TRIM49 Deficiency Stabilizes a Galectin-3/EGR1 Transcriptional Complex that Drives Invasiveness of Gastric Adenocarcinoma.

Abstract

Tissue invasion is an initiating step of the cancer metastatic cascade. Unraveling the mechanisms underlying intracellular signaling pathway rewiring that activates downstream transcriptional machinery to drive invasiveness could help identify improved strategies to prevent and treat metastasis. Through an unbiased genome-wide CRISPR screen in a mouse model of gastric adenocarcinoma (GAC), an E3 ubiquitin ligase, TRIM49, was identified as a potent suppressor of cancer invasiveness. In two-thirds of GAC, TRIM49 expression was downregulated in invading cancer cells, where TRIM49 deficiency correlated with deeper tumor infiltration and lymph node metastasis and was indicative of shorter overall patient survival. In multiple orthotopic GAC mouse models, TRIM49-deficient cancer cells were highly infiltrative, leading to multi-organ metastasis.
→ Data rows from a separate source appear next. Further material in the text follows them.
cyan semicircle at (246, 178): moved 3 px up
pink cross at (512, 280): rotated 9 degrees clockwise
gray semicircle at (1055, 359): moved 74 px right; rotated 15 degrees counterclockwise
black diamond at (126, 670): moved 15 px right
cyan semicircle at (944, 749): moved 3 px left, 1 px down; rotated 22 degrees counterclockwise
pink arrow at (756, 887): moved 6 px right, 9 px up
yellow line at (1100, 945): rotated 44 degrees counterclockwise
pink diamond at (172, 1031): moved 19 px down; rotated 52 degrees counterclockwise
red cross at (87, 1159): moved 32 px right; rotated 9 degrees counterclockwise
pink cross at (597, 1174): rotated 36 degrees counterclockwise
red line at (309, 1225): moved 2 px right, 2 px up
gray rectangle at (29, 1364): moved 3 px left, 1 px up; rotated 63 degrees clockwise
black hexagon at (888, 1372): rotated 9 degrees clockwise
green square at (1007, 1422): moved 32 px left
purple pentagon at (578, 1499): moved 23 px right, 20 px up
Mechanistically, galectin-3, a putative regulator of cancer invasion, was stabilized in TRIM49-deficient cancer, largely due to the failure to undergo TRIM49-mediated poly-ubiquitination and proteasomal degradation. Consequently, galectin-3 assembled a complex with EGR1, thereby regulating transcriptional activities of a pro-invasive gene module. As the galectin-3/EGR1 complex acted as a key node relaying pro-invasive signaling, its disruption using GB1107, an oral galectin-3 inhibitor, suppressed tissue infiltration and metastasis of patient-derived xenografts. Taken together, a pro-invasive galectin-3/EGR1 transcriptional complex was exploited by TRIM49-deficient GAC to fuel tissue invasion, representing an Achilles'heel that is potentially targetable to prevent metastasis.